EXERCISES TO COMPLETE:
- 1) According to the inspection report excerpt, how many maintenance preventable functional failures did PSEG fail to properly evaluate and account for?
- 2) In the inspection report excerpt, write out the passage starting at "The issue was" and ending at "0612. (Section 4OA2.1.c(2))", swapping "traditional" for "conventional".

EXCERPT PROVIDED:
******
The issue was determined to be a Severity Level IV violation in accordance with the example listed in Section 6.9.d.9, a licensee fails to make a report required by 10 CFR 50.72 or 10 CFR 50.73. The inspectors reviewed the issue for reactor oversight process significance and concluded there was no associated finding. Because this violation involves the traditional enforcement process and does not have an underlying technical violation that would be considered more-than-minor, a cross-cutting aspect is not assigned to this violation in accordance with IMC 0612. (Section 4OA2.1.c(2))
- Green.
The inspectors identified a Green NCV of 10 CFR 50.65(a)(1) due to inadequate maintenance rule monitoring of the Reactor Manual Control System (RMCS). Specifically,
PSEG did not properly evaluate and account for 52 maintenance preventable functional failures (MPFFs) across various systems, which were discovered by PSEG during a 2013 self-assessment of the Maintenance Rule Program. The inspectors determined that the multiple functional failures and a repeat MPFF experienced by RMCS demonstrated that the performance of RMCS was not being effectively controlled through appropriate preventive maintenance, and additional monitoring actions were required by 10 CFR 50.65(a)(1) and the PSEG Maintenance Rule Program. In response to this finding, PSEG plans to re-evaluate the 52 MPFFs for potential repeat MPFFs, generate a new notification for any repeat MPFFs identified, and conduct a work group evaluation to determine the cause of the improperly evaluated MPFFs.
This issue was determined to be more than minor in accordance with IMC 0612 Appendix B,
Issue Screening, because it was associated with the equipment performance attribute of the mitigating systems cornerstone, and adversely affected the cornerstone objective to ensure the availability, reliability, and capability of systems that respond to initiating events to prevent undesirable consequences. Specifically, because PSEG did not identify the repeat MPFF and implement required (a)(1) corrective actions and goals, PSEG missed an opportunity to assure reliability of RMCS by preventing additional failures. The inspectors determined that this finding was of very low safety significance (Green) using Exhibit 2 of IMC 0609, Appendix A, The Significance Determination Process (SDP) for Findings At-Power, dated June 19, 2012, because the finding did not 1) affect a single reactor protection system (RPS) trip signal to initiate a reactor scram and the function of other redundant trips or diverse methods of reactor shutdown; 2) involve control manipulations that unintentionally added positive reactivity; or, 3) result in mismanagement of reactivity by operators. The inspectors determined that the finding has a cross-cutting aspect in the area of Problem Identification and Resolution, Resolution, which states that licensees are expected to take effective corrective actions to address issues in a timely manner commensurate with their safety significance. In this case, PSEG failed to take effective corrective actions to resolve a known maintenance rule program deficiency with respect to non-conservative functional failure cause determination evaluations (FFCDEs).
******
EXTRACTED INFORMATION:
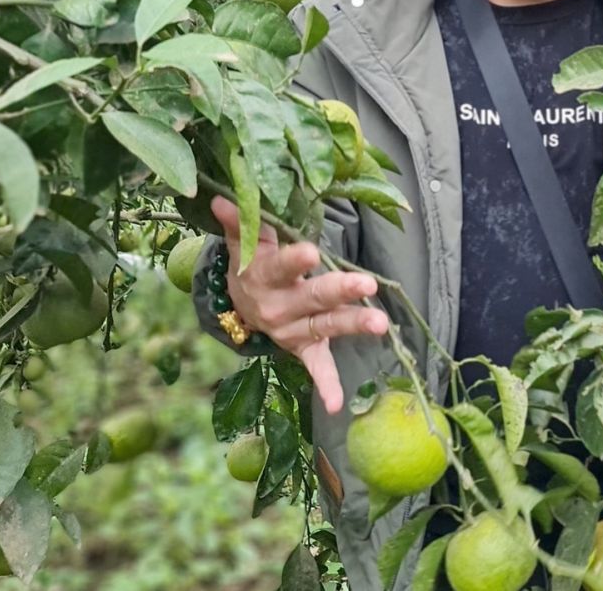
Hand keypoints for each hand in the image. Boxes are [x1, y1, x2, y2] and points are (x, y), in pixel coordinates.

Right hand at [211, 195, 389, 413]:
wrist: (239, 305)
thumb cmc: (253, 263)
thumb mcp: (244, 243)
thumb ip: (239, 223)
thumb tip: (221, 198)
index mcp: (264, 277)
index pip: (281, 267)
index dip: (295, 261)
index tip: (312, 253)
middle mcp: (279, 307)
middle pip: (312, 298)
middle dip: (339, 291)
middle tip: (366, 284)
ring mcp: (292, 330)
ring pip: (325, 326)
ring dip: (353, 325)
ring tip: (381, 324)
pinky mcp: (303, 347)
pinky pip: (315, 366)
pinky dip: (326, 384)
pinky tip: (336, 403)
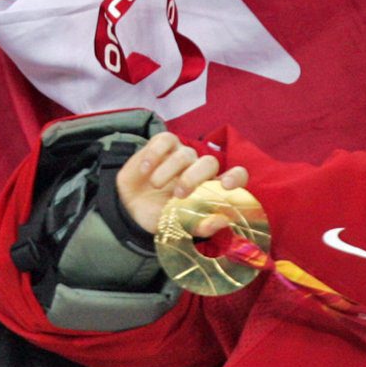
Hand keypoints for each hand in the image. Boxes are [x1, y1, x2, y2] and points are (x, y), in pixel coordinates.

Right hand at [114, 130, 247, 236]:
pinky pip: (164, 140)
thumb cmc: (159, 216)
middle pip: (210, 162)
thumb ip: (200, 225)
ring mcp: (180, 155)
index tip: (227, 186)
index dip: (236, 177)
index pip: (236, 175)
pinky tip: (146, 170)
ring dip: (169, 171)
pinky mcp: (161, 144)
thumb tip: (222, 221)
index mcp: (210, 189)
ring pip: (185, 154)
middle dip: (194, 178)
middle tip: (178, 194)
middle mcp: (199, 169)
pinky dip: (155, 154)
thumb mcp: (177, 226)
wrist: (129, 207)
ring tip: (155, 186)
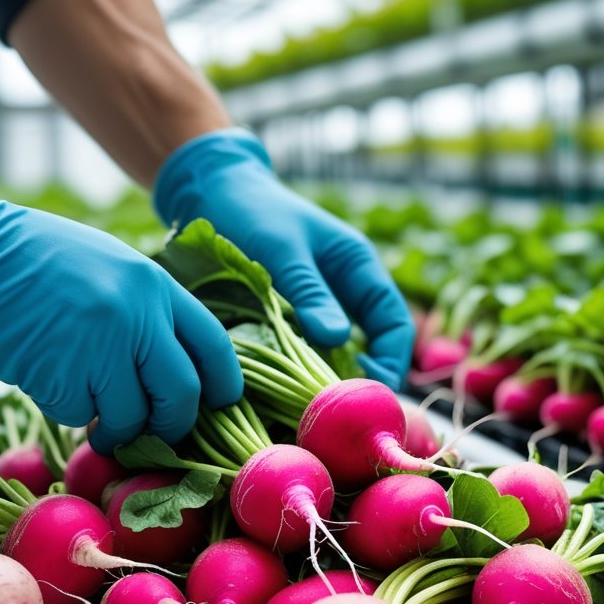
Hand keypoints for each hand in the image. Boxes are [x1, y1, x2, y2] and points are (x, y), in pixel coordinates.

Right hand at [0, 131, 241, 452]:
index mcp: (155, 286)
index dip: (224, 385)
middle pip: (181, 395)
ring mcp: (97, 347)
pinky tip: (48, 380)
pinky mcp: (57, 373)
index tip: (219, 406)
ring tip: (95, 416)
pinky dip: (66, 409)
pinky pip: (76, 414)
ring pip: (128, 416)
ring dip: (114, 428)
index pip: (213, 346)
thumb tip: (176, 375)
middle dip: (171, 425)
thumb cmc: (39, 259)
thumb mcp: (113, 268)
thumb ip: (148, 313)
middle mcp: (136, 317)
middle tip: (153, 432)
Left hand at [153, 129, 413, 389]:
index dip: (391, 359)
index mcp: (358, 266)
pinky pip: (308, 351)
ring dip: (330, 379)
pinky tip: (288, 390)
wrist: (210, 192)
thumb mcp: (282, 251)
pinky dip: (303, 371)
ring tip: (313, 407)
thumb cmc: (251, 212)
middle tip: (340, 411)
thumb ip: (310, 293)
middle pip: (372, 344)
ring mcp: (320, 304)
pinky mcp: (291, 316)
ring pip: (339, 353)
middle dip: (362, 379)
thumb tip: (336, 339)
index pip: (393, 322)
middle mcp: (345, 289)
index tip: (369, 391)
******
EXERCISE RESULTS:
- 1) 52

- 2)
The issue was determined to be a Severity Level IV violation in accordance with the example listed in Section 6.9.d.9, a licensee fails to make a report required by 10 CFR 50.72 or 10 CFR 50.73. The inspectors reviewed the issue for reactor oversight process significance and concluded there was no associated finding. Because this violation involves the conventional enforcement process and does not have an underlying technical violation that would be considered more-than-minor, a cross-cutting aspect is not assigned to this violation in accordance with IMC 0612. (Section 4OA2.1.c(2))